Downburst e microburst possono generare raffiche improvvise oltre i 100 km/h durante temporali intensi. Il rischio riguarda soprattutto il basso Tirreno, dalla Campania alla Calabria tirrenica fino alla Sicilia.
Downburst e microburst, sale l’allerta in Italia
Nelle prossime ore i temporali sul basso Tirreno possono produrre raffiche violente e improvvise, capaci di mettere in difficoltà chi si trova in mare o lungo la costa. Meteored Italia segnala il rischio di downburst e microburst, fenomeni associati ai temporali più intensi e in grado di generare venti superiori a 100 km/h in pochi secondi.
Il downburst è una corrente d’aria che precipita verso il basso dentro un temporale. Quando raggiunge il suolo o la superficie del mare, si allarga in più direzioni e produce raffiche molto forti. Il microburst è una versione più localizzata, con un diametro inferiore ai 4 chilometri, ma può essere ancora più brusco perché colpisce un’area ristretta con variazioni rapide di vento e direzione.
Per barche, gommoni, traghetti leggeri e piccole imbarcazioni il pericolo arriva dalla rapidità del fenomeno. Il mare può passare da calmo a molto mosso in pochi minuti. Una raffica improvvisa può rendere difficile governare l’imbarcazione, spezzare ormeggi, spostare oggetti a bordo e ridurre la visibilità con pioggia intensa.
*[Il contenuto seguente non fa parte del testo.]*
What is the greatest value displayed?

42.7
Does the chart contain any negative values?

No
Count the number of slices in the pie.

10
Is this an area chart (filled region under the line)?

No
Downburst e microburst: le zone più esposte sul basso Tirreno
Meteored indica come area più a rischio tutta la costa del basso Tirreno, dalle zone campane fino alla Sicilia e alla Calabria tirrenica. Le condizioni attuali del mare, molto caldo nel Mediterraneo centro-meridionale, favoriscono temporali più energici. L’aria vicina alla superficie si carica di umidità. Quando viene sollevata dentro il cumulonembo, alimenta piogge intense, grandinate, fulmini frequenti e correnti discendenti più forti.
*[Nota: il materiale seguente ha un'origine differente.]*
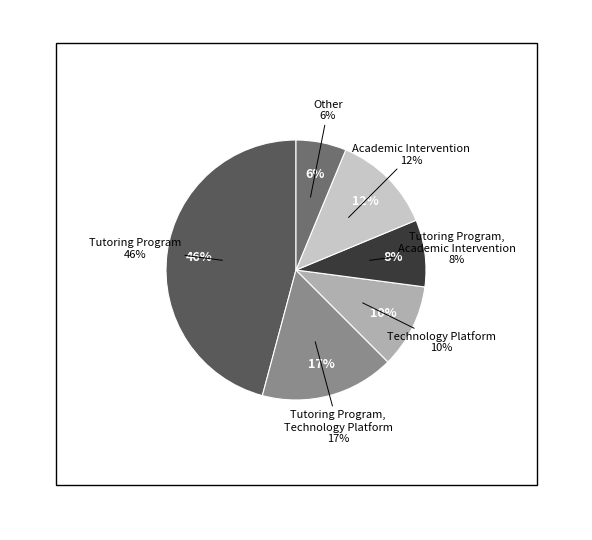

How many slices are in this pie chart?

6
Il Dipartimento della Protezione Civile segnala per venerdì 3 luglio allerta gialla sull’intero territorio di Molise, Campania, Puglia, Basilicata, Calabria e Sicilia, oltre ai settori meridionali dell’Umbria. L’allerta riguarda fenomeni meteo-idrogeologici e idraulici, con temporali e possibili criticità locali. Qui le previsioni meteo per oggi 3 luglio.
Il rischio non si misura solo con la quantità di pioggia. Un temporale breve può comunque produrre vento molto forte, grandine e fulminazioni. Sulle coste, la combinazione tra raffiche discendenti e mare caldo può creare condizioni difficili anche lontano dal punto in cui cade il nucleo più intenso del temporale.
Downburst e microburst: cosa fare se si è in mare o vicino alla costa
Chi deve uscire in barca dovrebbe controllare radar, bollettini e avvisi locali prima della partenza. Meteored raccomanda prudenza in caso di cielo che si scurisce rapidamente, vento che aumenta in modo anomalo e pioggia molto intensa. In queste condizioni la scelta più sicura è rientrare in porto o allontanarsi dalla cella temporalesca con largo anticipo.
Sulle spiagge e nei porti turistici conviene evitare moli, scogliere e punti esposti durante i temporali. Ombrelloni, tende, passerelle mobili e attrezzature leggere possono diventare pericolosi con raffiche improvvise. Chi gestisce stabilimenti balneari o attività in mare deve seguire gli aggiornamenti della Protezione Civile e delle autorità locali.
La fase più critica è quella che precede l’arrivo della pioggia forte. Il vento può accelerare prima del nubifragio e cambiare direzione in pochi istanti. Per questo i segnali visivi, come nubi basse e scure sul mare, fulmini ravvicinati e raffiche irregolari, vanno trattati come avvisi immediati di rientro o messa in sicurezza.